Tobacco is not only harmful to humans; it will also kill off unwanted insects in your garden. Be sure to use an organic brand of loose rolling tobacco for this spray. Mix a cup of the loose, organic tobacco into a half gallon of water, and let it steep overnight. By the morning, the mixture should be light brown in color. Transfer to a spray bottle and use on the leaves of affected plants. This spray should not be used on any plants in the solanaceous family (this includes tomatoes, eggplants, peppers, etc.)

Chrysanthemum Flower Tea

Chrysanthemum flowers contain a chemical substance called pyrethrum that invades the nervous systems of insects and paralyzes them. To make this spray, bring 100 grams of the dried flowers to a boil in 1 liter of water. Let the mixture simmer on low heat for twenty to thirty minutes. Strain the flowers from the water, and pour into a spray bottle. Spray onto the leaves, stems, and flowers of affected plants. It can also be sprayed directly onto insects to kill them and to stop them from eating your plants. The mixture can be stored for up to two months. Add neem oil to enhance effectiveness.

◆ List of tasks ◆
1: Answer these questions using the passage on homemade garden sprays:
(a) How long should the tobacco mixture be left to steep?
(b) What chemical substance do chrysanthemum flowers contain?
(c) For how long can the chrysanthemum mixture be stored?
2: Proceed with the passage on homemade garden sprays, writing one further paragraph that begins after its final sentence.

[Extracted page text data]

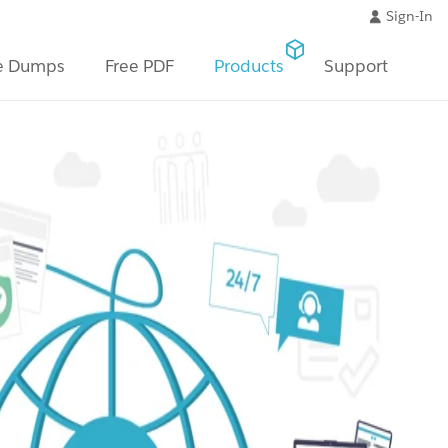
Sign-In
e Dumps
Free PDF
Products
Support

◆ Results of the tasks ◆
1:
(a) Overnight.
(b) Pyrethrum.
(c) Up to two months.

2:
Identify Which Insects are Eating Your Plants

It helps to be able to identify which insects are eating your plants. This is because various natural pesticides work better for targeting different types of insects, as opposed to chemical pesticides which just kill everything they come into contact with. Some natural pesticides will work effectively to kill off aphids, while others work better to kill off larger insects. Thus, accurately identifying which insects are eating your plants is a crucial step to figuring out which natural pesticide solution will eliminate your insect problem.